Educar a un perro «recuperado

Descargo de responsabilidad: expresamos nuestro especial agradecimiento a la autora de este artículo, MRS Virginie SUBTIL, educadora-conductista de los Pirineos Orientales (66). Usted es un educador o conductista y también le gustaría contribuir con su experiencia a este sitio: : !

¿Existe alguna diferencia entre un cachorro o perro mayor que usted le compra a un criador, a un particular o a un cachorro o perro que usted acoge porque deambula o porque está en un refugio? ¿Debería su educación ser diferente? A estas dos preguntas podemos responder: sí y no.

De todos modos, cuando decidamos acoger a este cachorro o a este perro, seremos arrastrados por dos alternativas: el deseo de hacer como con cualquier otro perro, casi todo es un perro, o la tentación de sobreprotegerlo por «su pasado». Es humano.

Entonces, ¿hay una buena actitud?

En cualquier caso, sólo hay una certeza: nunca sabremos plenamente lo que él experimentó antes que nosotros.

¿La actitud y las reacciones del perro «recuperado» son diferentes de las del perro «nacido»? A veces todavía será necesario entender que él es catapultado a un ambiente muy diferente al que conocía antes. Entonces, ¿tenemos algún signo específico de su malestar?

Conocemos la destrucción y la contaminación, pero la apatía y la agitación excesiva también son señales de advertencia. No siempre vienen enseguida porque el perro también se toma el tiempo para descubrir su nuevo entorno. A menudo después de un mes su actitud puede cambiar.

Al principio para que se sienta un poco más cómodo podemos reproducir todas sus expresiones faciales: bosteza, yo bostezo, él estira, yo estiro. Aún así, si gruñe, no gruñas.
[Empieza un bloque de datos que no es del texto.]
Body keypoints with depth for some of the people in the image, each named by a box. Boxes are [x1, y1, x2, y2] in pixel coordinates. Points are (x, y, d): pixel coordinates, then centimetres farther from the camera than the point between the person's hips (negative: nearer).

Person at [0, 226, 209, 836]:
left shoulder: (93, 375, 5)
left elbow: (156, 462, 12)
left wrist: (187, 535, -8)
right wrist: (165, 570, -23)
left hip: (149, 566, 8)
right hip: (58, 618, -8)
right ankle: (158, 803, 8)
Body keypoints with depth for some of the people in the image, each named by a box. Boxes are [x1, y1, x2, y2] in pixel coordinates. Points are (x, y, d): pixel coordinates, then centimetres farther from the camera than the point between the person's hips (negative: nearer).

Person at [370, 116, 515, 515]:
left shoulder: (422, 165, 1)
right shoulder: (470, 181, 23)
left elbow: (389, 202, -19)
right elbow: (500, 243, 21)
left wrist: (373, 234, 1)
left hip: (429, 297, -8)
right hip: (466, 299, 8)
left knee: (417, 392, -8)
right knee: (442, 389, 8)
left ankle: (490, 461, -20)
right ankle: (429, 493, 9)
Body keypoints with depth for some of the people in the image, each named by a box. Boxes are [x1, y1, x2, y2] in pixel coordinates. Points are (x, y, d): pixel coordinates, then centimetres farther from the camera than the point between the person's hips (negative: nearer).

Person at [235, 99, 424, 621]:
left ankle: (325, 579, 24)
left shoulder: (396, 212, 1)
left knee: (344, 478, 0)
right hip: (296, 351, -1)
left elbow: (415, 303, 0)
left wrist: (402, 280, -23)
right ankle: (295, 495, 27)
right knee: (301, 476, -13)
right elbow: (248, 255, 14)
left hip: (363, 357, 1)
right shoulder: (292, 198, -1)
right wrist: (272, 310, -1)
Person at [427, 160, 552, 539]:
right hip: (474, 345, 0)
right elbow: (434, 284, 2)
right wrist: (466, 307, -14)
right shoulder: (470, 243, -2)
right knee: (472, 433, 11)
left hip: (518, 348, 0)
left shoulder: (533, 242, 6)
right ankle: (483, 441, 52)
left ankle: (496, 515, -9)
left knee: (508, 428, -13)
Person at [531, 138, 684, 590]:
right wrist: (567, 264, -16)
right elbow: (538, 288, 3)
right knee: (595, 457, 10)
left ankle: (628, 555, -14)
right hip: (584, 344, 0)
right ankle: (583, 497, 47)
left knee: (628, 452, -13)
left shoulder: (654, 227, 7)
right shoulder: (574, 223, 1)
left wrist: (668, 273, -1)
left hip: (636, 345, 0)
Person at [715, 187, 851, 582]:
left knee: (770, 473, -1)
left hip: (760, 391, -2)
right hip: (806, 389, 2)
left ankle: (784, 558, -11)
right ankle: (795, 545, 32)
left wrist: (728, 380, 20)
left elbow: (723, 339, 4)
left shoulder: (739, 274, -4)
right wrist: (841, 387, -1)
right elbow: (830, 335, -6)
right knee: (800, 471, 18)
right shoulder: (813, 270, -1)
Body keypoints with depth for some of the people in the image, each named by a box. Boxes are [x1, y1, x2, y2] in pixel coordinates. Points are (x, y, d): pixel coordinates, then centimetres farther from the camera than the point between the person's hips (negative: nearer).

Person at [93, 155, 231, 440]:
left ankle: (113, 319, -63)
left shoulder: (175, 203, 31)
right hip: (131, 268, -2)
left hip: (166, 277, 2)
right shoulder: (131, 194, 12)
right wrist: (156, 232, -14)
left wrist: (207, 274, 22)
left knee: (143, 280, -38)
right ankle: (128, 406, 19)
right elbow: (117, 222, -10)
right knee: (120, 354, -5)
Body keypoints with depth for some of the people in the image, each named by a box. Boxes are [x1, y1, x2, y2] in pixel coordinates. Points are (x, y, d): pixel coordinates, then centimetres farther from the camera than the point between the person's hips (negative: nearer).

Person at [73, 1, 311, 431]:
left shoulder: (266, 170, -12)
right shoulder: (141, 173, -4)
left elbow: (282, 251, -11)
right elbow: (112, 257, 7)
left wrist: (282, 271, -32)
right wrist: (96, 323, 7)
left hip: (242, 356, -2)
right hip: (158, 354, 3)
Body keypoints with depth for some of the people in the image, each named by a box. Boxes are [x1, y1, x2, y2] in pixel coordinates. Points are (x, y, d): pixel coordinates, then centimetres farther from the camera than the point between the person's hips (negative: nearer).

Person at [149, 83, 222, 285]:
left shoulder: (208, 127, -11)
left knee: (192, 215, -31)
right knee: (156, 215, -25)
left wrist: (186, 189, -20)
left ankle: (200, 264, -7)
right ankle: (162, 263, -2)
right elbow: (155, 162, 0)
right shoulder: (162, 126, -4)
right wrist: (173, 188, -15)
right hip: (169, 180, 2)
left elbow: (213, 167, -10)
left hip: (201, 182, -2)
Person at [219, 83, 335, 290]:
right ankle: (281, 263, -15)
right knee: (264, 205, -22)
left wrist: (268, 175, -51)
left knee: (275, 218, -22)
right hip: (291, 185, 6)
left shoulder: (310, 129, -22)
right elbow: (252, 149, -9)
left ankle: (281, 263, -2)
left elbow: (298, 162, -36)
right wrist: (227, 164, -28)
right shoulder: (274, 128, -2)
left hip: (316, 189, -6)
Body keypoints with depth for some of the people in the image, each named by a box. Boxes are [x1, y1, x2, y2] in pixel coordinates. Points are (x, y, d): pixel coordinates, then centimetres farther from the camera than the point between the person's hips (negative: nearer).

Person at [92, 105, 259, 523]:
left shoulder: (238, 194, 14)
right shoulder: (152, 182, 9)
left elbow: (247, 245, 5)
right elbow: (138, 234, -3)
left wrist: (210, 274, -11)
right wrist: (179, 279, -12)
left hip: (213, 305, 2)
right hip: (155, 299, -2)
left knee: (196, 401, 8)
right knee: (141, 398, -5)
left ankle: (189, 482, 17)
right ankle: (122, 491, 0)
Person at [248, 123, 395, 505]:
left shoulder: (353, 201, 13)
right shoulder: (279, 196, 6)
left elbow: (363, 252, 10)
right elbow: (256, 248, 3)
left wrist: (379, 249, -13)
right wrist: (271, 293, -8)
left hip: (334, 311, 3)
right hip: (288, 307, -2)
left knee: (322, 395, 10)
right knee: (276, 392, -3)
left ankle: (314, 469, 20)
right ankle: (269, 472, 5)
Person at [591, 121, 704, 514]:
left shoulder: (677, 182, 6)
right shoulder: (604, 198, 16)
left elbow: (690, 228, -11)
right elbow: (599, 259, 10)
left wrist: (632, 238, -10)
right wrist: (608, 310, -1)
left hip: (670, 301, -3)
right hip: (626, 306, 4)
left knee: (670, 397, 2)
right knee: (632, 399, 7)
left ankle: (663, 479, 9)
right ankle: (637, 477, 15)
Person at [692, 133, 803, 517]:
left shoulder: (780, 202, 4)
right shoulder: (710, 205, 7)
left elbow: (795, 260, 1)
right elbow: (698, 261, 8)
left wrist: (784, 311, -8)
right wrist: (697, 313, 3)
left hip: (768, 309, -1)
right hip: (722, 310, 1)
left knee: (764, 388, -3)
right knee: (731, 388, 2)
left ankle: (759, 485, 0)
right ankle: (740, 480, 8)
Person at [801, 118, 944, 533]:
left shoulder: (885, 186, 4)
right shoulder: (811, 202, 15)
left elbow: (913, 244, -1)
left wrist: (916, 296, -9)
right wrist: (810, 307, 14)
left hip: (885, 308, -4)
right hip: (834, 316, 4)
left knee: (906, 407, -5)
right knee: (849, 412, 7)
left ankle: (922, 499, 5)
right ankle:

Pero, por lo tanto, sólo tenemos una clave para que esto funcione bien: la observación.

¿Para qué lo usaremos?

Guardar lo que nos conviene porque nos conviene y modificar lo que nos molesta.

Para eso, no nos escondamos, tendremos que

  1. Quieres participar
  2. Sea paciente
  3. Obtenga ayuda si el comportamiento embarazoso dura más de unos meses comprobando con un veterinario que una causa física no es la causa y luego obteniendo ayuda de un profesional que nos parezca razonable y con respeto por nuestro perro.

¿Cuándo empezar?

La observación comienza inmediatamente. Lo que nos conviene tener en cuenta. Lo que pensamos que necesita ser cambiado requerirá que nos preguntemos a nosotros mismos:

  1. ¿Soy lógico en relación al lenguaje canino.
  2. ¿Soy lo suficientemente claro para el perro en mis peticiones.
  3. ¿Se están haciendo mis peticiones de manera lo suficientemente gradual como para que pueda progresar?

Ningún perro tiene la personalidad de otro. No lo comparemos, que nos muestre sus cualidades. Algunos son más o menos rápidos en la propensión a adaptarse. Pero sobre todo, una amistad se construye paso a paso, por fin, paso a paso. Dale tiempo para que te demuestre su lealtad. Dígase a sí mismo que para él es como si estuviera en otro país cuyo idioma y costumbres no conoce.

Es este descubrimiento que harán juntos, pero no es insuperable, ¡es emocionante!